Builder, Streaming & Batch APIs ▼
// Builder
CyberpunkValueTrendAnalyzerBuilder::new()
.entry_level(usize)
.exit_level(usize)
.kernel(Kernel)
.apply_slices(&[f64], &[f64], &[f64], &[f64])
CyberpunkValueTrendAnalyzerBuilder::new()
.apply(&Candles)
CyberpunkValueTrendAnalyzerBuilder::new()
.into_stream()
// Stream
CyberpunkValueTrendAnalyzerStream::try_new(CyberpunkValueTrendAnalyzerParams)
CyberpunkValueTrendAnalyzerStream::update(open, high, low, close)
-> Option<(f64, f64, f64, f64, f64, f64)>
// Batch
CyberpunkValueTrendAnalyzerBatchBuilder::new()
.entry_level_range(start, end, step)
.entry_level_static(usize)
.exit_level_range(start, end, step)
.exit_level_static(usize)
.kernel(Kernel)
.apply_slices(&[f64], &[f64], &[f64], &[f64]) Error Handling ▼
pub enum CyberpunkValueTrendAnalyzerError {
EmptyInputData,
InputLengthMismatch { open_len: usize, high_len: usize, low_len: usize, close_len: usize },
AllValuesNaN,
InvalidEntryLevel { entry_level: usize },
InvalidExitLevel { exit_level: usize },
NotEnoughValidData { needed: usize, valid: usize },
OutputLengthMismatch { expected: usize, got: usize },
MismatchedOutputLen { dst_len: usize, expected_len: usize },
InvalidRange { start: String, end: String, step: String },
InvalidKernel(Kernel),
InvalidKernelForBatch(Kernel),
InvalidInput { msg: String },
} Python Bindings
Python exposes a tuple-returning single-run function, a streaming class, and a batch function. The single-run binding returns six NumPy arrays in order: value_trend, value_trend_lag, deviation_index, overbought_signal, buy_signal, and sell_signal. Batch returns those same channels as matrices plus the tested entry and exit levels together with rows and cols.
import numpy as np
from vector_ta import (
cyberpunk_value_trend_analyzer,
cyberpunk_value_trend_analyzer_batch,
CyberpunkValueTrendAnalyzerStream,
)
open_ = np.asarray(open_values, dtype=np.float64)
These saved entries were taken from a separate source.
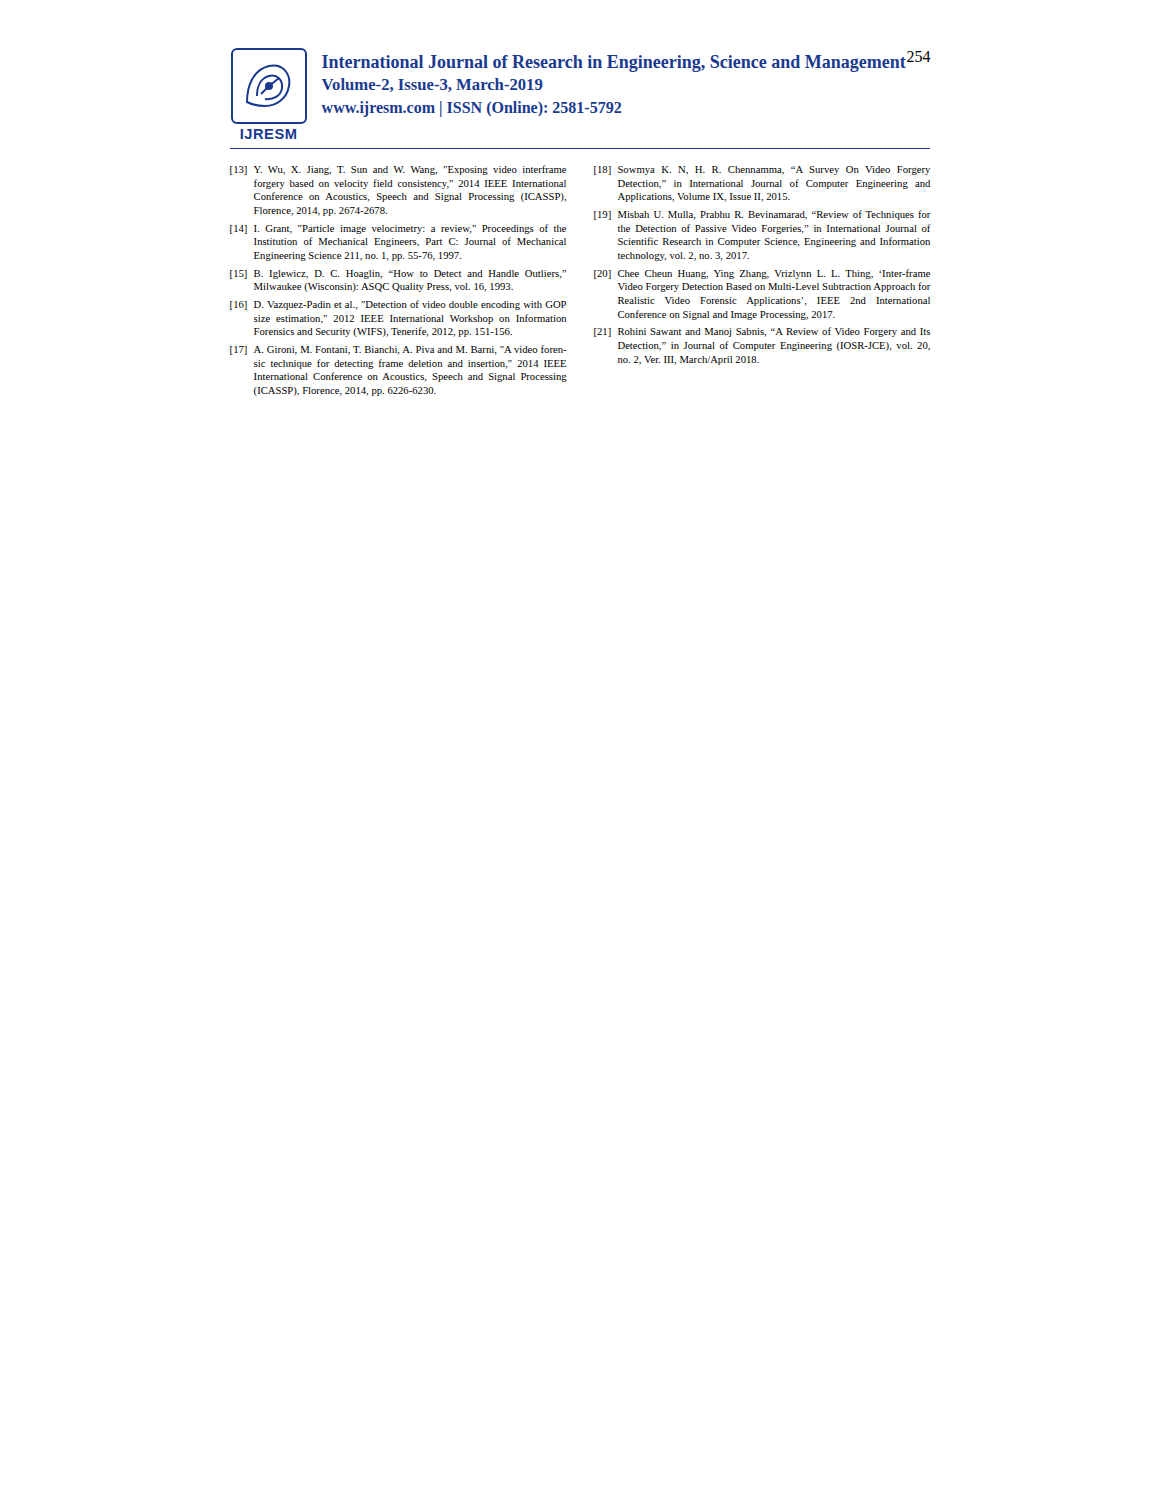254
IJRESM
International Journal of Research in Engineering, Science and Management
Volume-2, Issue-3, March-2019
www.ijresm.com | ISSN (Online): 2581-5792
[13] Y. Wu, X. Jiang, T. Sun and W. Wang, "Exposing video interframe forgery based on velocity field consistency," 2014 IEEE International Conference on Acoustics, Speech and Signal Processing (ICASSP), Florence, 2014, pp. 2674-2678.
[14] I. Grant, "Particle image velocimetry: a review," Proceedings of the Institution of Mechanical Engineers, Part C: Journal of Mechanical Engineering Science 211, no. 1, pp. 55-76, 1997.
[15] B. Iglewicz, D. C. Hoaglin, “How to Detect and Handle Outliers,” Milwaukee (Wisconsin): ASQC Quality Press, vol. 16, 1993.
[16] D. Vazquez-Padin et al., "Detection of video double encoding with GOP size estimation," 2012 IEEE International Workshop on Information Forensics and Security (WIFS), Tenerife, 2012, pp. 151-156.
[17] A. Gironi, M. Fontani, T. Bianchi, A. Piva and M. Barni, "A video forensic technique for detecting frame deletion and insertion," 2014 IEEE International Conference on Acoustics, Speech and Signal Processing (ICASSP), Florence, 2014, pp. 6226-6230.
[18] Sowmya K. N, H. R. Chennamma, “A Survey On Video Forgery Detection,” in International Journal of Computer Engineering and Applications, Volume IX, Issue II, 2015.
[19] Misbah U. Mulla, Prabhu R. Bevinamarad, “Review of Techniques for the Detection of Passive Video Forgeries,” in International Journal of Scientific Research in Computer Science, Engineering and Information technology, vol. 2, no. 3, 2017.
[20] Chee Cheun Huang, Ying Zhang, Vrizlynn L. L. Thing, ‘Inter-frame Video Forgery Detection Based on Multi-Level Subtraction Approach for Realistic Video Forensic Applications’, IEEE 2nd International Conference on Signal and Image Processing, 2017.
[21] Rohini Sawant and Manoj Sabnis, “A Review of Video Forgery and Its Detection,” in Journal of Computer Engineering (IOSR-JCE), vol. 20, no. 2, Ver. III, March/April 2018.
high = np.asarray(high_values, dtype=np.float64)
low = np.asarray(low_values, dtype=np.float64)
close = np.asarray(close_values, dtype=np.float64)
value_trend, value_trend_lag, deviation_index, overbought_signal, buy_signal, sell_signal = (
cyberpunk_value_trend_analyzer(
open_,
high,
low,
close,
entry_level=30,
exit_level=75,
kernel="auto",
)
)
stream = CyberpunkValueTrendAnalyzerStream(entry_level=30, exit_level=75)
print(stream.update(open_[-1], high[-1], low[-1], close[-1]))
batch = cyberpunk_value_trend_analyzer_batch(
open_,
high,
low,
close,
entry_level_range=(20, 40, 10),
exit_level_range=(70, 90, 10),
kernel="auto",
)
print(batch["entry_levels"], batch["exit_levels"], batch["rows"], batch["cols"]) JavaScript/WASM Bindings
The WASM layer exposes object-returning single-run and batch wrappers plus low-level allocation and in-place exports. The standard JavaScript wrapper returns the six output arrays directly, while the batch wrapper adds rows, cols, and a combos array containing the tested entry or exit level pairs.
import init, {
cyberpunk_value_trend_analyzer_js,
cyberpunk_value_trend_analyzer_batch_js,
} from "/pkg/vector_ta.js";
await init();
const open = new Float64Array(openValues);
const high = new Float64Array(highValues);
const low = new Float64Array(lowValues);
const close = new Float64Array(closeValues);
const result = cyberpunk_value_trend_analyzer_js(
open,
high,
low,
close,
30,
75,
);
console.log(result.value_trend, result.buy_signal);
const batch = cyberpunk_value_trend_analyzer_batch_js(open, high, low, close, {
entry_level_range: [20, 40, 10],
exit_level_range: [70, 90, 10],
});
console.log(batch.combos, batch.rows, batch.cols); CUDA Bindings (Rust)
Additional details for the CUDA bindings can be found inside the VectorTA repository.
Performance Analysis
Across sizes, Rust CPU runs about 1.14× faster than Tulip C in this benchmark.